Li Shujun, general manager of Hina Battery, said in a recent interview that the cost gap between sodium-ion and lithium-ion batteries is set to close within the next two years. He noted that sodium-ion battery costs have been declining rapidly, while lithium-ion prices have edged upward, creating an imminent overlap in their respective price ranges.
Currently, lithium-ion batteries are priced between 0.3 yuan and 0.5 yuan per watt-hour, depending on cell chemistry and application. Sodium-ion batteries, by comparison, range from 0.5 yuan to 0.7 yuan per watt-hour. High costs have so far constrained sodium-ion adoption at scale, but Li expects the two chemistries to reach price parity by 2027 or 2028. He predicts the first convergence point will emerge next year, with a broader overlap appearing the year after. According to Li, this milestone will signal that the market has integrated sodium-ion technology into mainstream battery offerings, bolstering confidence among automakers and energy storage developers.

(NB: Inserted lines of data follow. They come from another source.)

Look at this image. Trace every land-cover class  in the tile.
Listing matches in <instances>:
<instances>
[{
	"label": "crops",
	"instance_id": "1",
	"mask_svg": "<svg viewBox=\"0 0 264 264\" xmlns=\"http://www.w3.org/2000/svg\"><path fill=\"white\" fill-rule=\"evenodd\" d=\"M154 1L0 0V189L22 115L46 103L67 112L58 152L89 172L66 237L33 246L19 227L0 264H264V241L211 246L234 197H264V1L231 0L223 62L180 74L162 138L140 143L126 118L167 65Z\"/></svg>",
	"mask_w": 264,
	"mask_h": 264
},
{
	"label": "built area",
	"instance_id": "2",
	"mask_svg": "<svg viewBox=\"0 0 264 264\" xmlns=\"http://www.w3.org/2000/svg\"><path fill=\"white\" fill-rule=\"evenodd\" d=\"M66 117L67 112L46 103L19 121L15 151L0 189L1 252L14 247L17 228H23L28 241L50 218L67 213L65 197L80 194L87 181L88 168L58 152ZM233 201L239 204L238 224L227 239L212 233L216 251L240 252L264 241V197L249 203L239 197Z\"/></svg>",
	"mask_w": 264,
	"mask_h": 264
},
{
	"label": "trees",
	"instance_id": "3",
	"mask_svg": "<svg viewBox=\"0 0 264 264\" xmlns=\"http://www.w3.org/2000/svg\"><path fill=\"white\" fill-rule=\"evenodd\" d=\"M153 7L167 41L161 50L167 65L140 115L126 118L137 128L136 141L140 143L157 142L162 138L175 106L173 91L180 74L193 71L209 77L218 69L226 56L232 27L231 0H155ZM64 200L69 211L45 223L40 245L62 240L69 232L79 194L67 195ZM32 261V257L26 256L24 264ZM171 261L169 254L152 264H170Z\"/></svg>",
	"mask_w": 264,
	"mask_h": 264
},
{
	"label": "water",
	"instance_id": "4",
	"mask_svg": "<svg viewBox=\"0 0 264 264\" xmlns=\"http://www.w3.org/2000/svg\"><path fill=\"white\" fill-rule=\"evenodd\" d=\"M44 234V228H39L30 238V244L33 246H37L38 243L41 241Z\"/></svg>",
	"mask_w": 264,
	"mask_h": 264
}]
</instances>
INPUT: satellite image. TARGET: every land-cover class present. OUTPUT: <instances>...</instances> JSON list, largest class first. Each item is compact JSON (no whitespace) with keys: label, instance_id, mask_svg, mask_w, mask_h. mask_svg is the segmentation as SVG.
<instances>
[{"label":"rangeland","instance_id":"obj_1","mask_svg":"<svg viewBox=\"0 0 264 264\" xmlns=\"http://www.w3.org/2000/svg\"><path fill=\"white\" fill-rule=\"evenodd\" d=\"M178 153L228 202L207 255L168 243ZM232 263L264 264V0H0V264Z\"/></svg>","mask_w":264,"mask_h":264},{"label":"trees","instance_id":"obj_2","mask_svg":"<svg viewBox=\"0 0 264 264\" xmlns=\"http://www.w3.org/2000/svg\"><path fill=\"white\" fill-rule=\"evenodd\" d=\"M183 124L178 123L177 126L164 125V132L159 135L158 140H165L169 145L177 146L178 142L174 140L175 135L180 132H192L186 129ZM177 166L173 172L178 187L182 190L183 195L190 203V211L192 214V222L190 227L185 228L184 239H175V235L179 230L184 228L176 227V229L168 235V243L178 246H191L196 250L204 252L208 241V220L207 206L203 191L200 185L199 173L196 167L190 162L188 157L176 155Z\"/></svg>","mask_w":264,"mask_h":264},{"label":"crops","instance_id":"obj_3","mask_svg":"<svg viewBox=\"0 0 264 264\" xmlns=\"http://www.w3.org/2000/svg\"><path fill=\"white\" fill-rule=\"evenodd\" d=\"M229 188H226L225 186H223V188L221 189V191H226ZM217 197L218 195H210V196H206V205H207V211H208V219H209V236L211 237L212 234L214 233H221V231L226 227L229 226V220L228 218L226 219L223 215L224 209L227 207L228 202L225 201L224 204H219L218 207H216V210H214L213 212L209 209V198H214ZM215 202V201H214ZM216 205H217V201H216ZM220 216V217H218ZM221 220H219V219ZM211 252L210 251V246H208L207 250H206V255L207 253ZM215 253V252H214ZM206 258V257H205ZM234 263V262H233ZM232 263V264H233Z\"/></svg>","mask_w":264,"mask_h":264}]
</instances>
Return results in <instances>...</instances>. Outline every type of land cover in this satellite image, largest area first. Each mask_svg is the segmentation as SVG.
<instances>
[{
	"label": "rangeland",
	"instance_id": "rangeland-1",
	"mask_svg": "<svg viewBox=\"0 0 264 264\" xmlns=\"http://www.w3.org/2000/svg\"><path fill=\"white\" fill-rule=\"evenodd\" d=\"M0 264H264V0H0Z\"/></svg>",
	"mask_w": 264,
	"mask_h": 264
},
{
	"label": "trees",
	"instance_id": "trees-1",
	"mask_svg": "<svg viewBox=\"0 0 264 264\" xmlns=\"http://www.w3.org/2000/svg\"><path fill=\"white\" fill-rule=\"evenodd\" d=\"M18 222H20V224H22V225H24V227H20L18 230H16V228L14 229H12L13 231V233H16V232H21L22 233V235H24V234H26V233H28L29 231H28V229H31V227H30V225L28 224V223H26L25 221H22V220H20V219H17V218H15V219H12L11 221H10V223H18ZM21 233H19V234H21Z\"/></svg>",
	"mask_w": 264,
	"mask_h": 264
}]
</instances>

Speaking at Hina’s 2026 Global Sodium Battery Industry Ecology Conference, Li forecast that by 2028 the performance battery segment will drive sodium-ion production to an industrial scale measured in hundreds of gigawatt-hours. He projected that cell costs would fall to around 0.3 yuan per watt-hour, while energy density for power-type sodium-ion batteries would climb above 180 watt-hours per kilogram thanks to ongoing materials and manufacturing advances.
Several major battery manufacturers and automakers are already advancing sodium-ion commercialization. In April 2025, CATL introduced its Naxtra sodium-ion battery, which offers an energy density of 175 Wh/kg and enables a 400 km electric range in a Changan Automobile model slated for mid-2026 launch. BYD has developed a sodium-ion cell with a 10,000-cycle lifespan, and BAIC Group’s Aurora sodium-ion battery delivers up to 450 km of range. Meanwhile, LG Energy Solution plans to complete a pilot production line this year and begin sample output shortly thereafter. These initiatives underscore growing industry momentum behind sodium-ion technology as a cost-effective alternative to traditional lithium-ion batteries.